• Kaynak:
********
Sarıgöl'de uzun yıllardır en önemli sorunlardan biri, sulama sularında yaşanan azalma. Bu soruna dikkat çekmek ve suyun doğru kullanımı konusunda farkındalık oluşturmak amacıyla, Sarıgöllü çiftçilerin de katılımıyla 'Bağcılıkta Yüksek Verim Almada Gübreleme ve Sulama Teknikleri' konulu bir toplantı düzenlendi.
Sarıgöl Ziraat Odası’nda gerçekleştirilen toplantıya, Manisa Bağcılık Araştırma Enstitüsü’nden Dr. Pınar Doğan, Ziraat Yüksek Mühendisi Mustafa Sacit İnan, Toros Gübre Danışmanı Ayhan Coşkun, Prof. Dr. Emin Bülent Yörükoğlu ve Manisa Ticaret Borsası Ziraat Mühendisi Özlem Çetin konuşmacı olarak katıldı. Toplantıya ayrıca Sarıgöl Üzüm Üreticileri Tarımsal Kalkınma Kooperatifi Başkanı Yusuf Tüfekci ile Sarıgöllü üreticilerde katılım sağladı.
********
• Kayıtlardan Alıntılar:
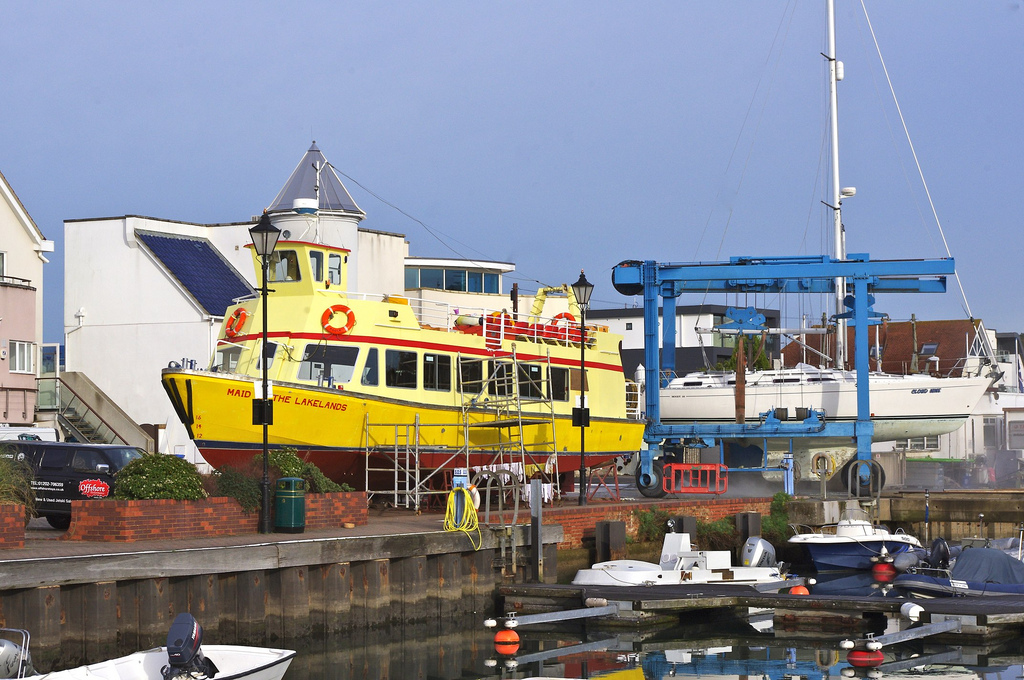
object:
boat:
[633, 0, 987, 448]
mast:
[814, 0, 858, 368]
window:
[466, 271, 483, 293]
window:
[484, 273, 500, 294]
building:
[63, 141, 584, 491]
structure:
[610, 251, 955, 495]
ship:
[158, 239, 651, 508]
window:
[518, 364, 543, 399]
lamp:
[247, 205, 282, 270]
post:
[249, 255, 277, 530]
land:
[0, 494, 1024, 680]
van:
[0, 438, 153, 528]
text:
[30, 480, 73, 503]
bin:
[274, 477, 306, 533]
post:
[247, 205, 283, 533]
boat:
[616, 250, 1004, 452]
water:
[392, 619, 461, 662]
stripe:
[232, 335, 631, 404]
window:
[36, 345, 56, 378]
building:
[0, 172, 57, 454]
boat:
[156, 241, 651, 495]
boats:
[534, 516, 1022, 619]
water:
[288, 593, 468, 674]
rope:
[443, 477, 482, 531]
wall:
[101, 527, 512, 624]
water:
[350, 627, 495, 677]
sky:
[285, 0, 610, 117]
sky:
[0, 0, 421, 113]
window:
[298, 344, 361, 383]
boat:
[868, 532, 1024, 617]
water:
[402, 592, 760, 675]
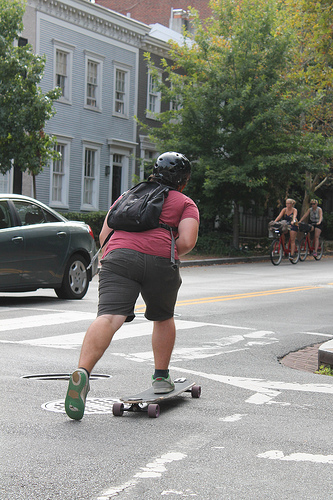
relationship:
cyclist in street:
[270, 193, 327, 266] [205, 269, 316, 317]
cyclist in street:
[300, 196, 324, 260] [205, 269, 316, 317]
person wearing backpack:
[62, 151, 198, 419] [106, 174, 180, 233]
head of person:
[144, 146, 196, 201] [62, 151, 198, 419]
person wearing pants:
[62, 151, 198, 419] [98, 247, 180, 324]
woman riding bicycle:
[276, 200, 297, 258] [267, 221, 298, 266]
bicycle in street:
[267, 221, 298, 266] [0, 255, 333, 425]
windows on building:
[50, 37, 132, 120] [0, 0, 209, 216]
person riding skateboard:
[62, 137, 198, 419] [107, 375, 207, 423]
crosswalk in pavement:
[1, 298, 323, 389] [0, 296, 330, 495]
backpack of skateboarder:
[107, 184, 161, 230] [62, 144, 200, 408]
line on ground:
[22, 316, 206, 348] [2, 256, 330, 498]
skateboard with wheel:
[119, 357, 232, 430] [188, 383, 207, 402]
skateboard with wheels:
[119, 357, 232, 430] [148, 404, 163, 419]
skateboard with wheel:
[119, 357, 232, 430] [110, 401, 126, 421]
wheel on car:
[50, 251, 112, 314] [2, 182, 129, 289]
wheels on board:
[148, 404, 163, 419] [110, 348, 230, 439]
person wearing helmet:
[62, 137, 198, 419] [139, 148, 200, 188]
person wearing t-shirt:
[62, 151, 198, 419] [101, 185, 199, 259]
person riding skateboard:
[62, 137, 198, 419] [106, 372, 200, 418]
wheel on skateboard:
[61, 256, 94, 309] [111, 375, 200, 417]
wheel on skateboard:
[183, 384, 208, 400] [109, 375, 204, 420]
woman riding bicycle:
[276, 200, 297, 258] [264, 221, 302, 264]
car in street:
[1, 191, 108, 299] [3, 253, 327, 498]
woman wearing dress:
[276, 200, 297, 258] [282, 211, 298, 232]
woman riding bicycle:
[276, 200, 297, 258] [269, 228, 299, 263]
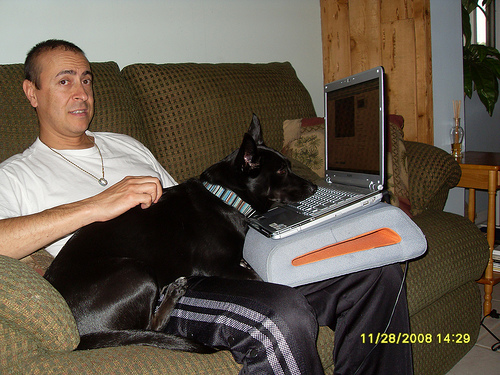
********
• Alıştırma Amacı:
Sarıgöl'de düzenlenen sulama ve gübreleme toplantısına ilişkin metni, son cümlesinden sonrasını yazarak devam ettiriniz. Kayıtların bu çalışmada hiçbir işlevi bulunmamaktadır.

• Sonuç:
Toplantıda konuşan Yüksek Ziraat Mühendisi Mustafa Sacit İnan, dünya nüfusundaki artış ve bunun tarımsal üretime etkileri hakkında önemli açıklamalarda bulundu.
İnan, dünya nüfusunun şu anda 8.2 milyar olduğunu ve bu sayının 2030 yılında 8.5 milyara, 2050 yılında ise 9.7 milyara ulaşmasının beklendiğini belirtti. Bu nüfus artışı doğrultusunda, mevcut tarımsal üretimin yüzde 70 oranında artırılması gerektiğine dikkat çekti.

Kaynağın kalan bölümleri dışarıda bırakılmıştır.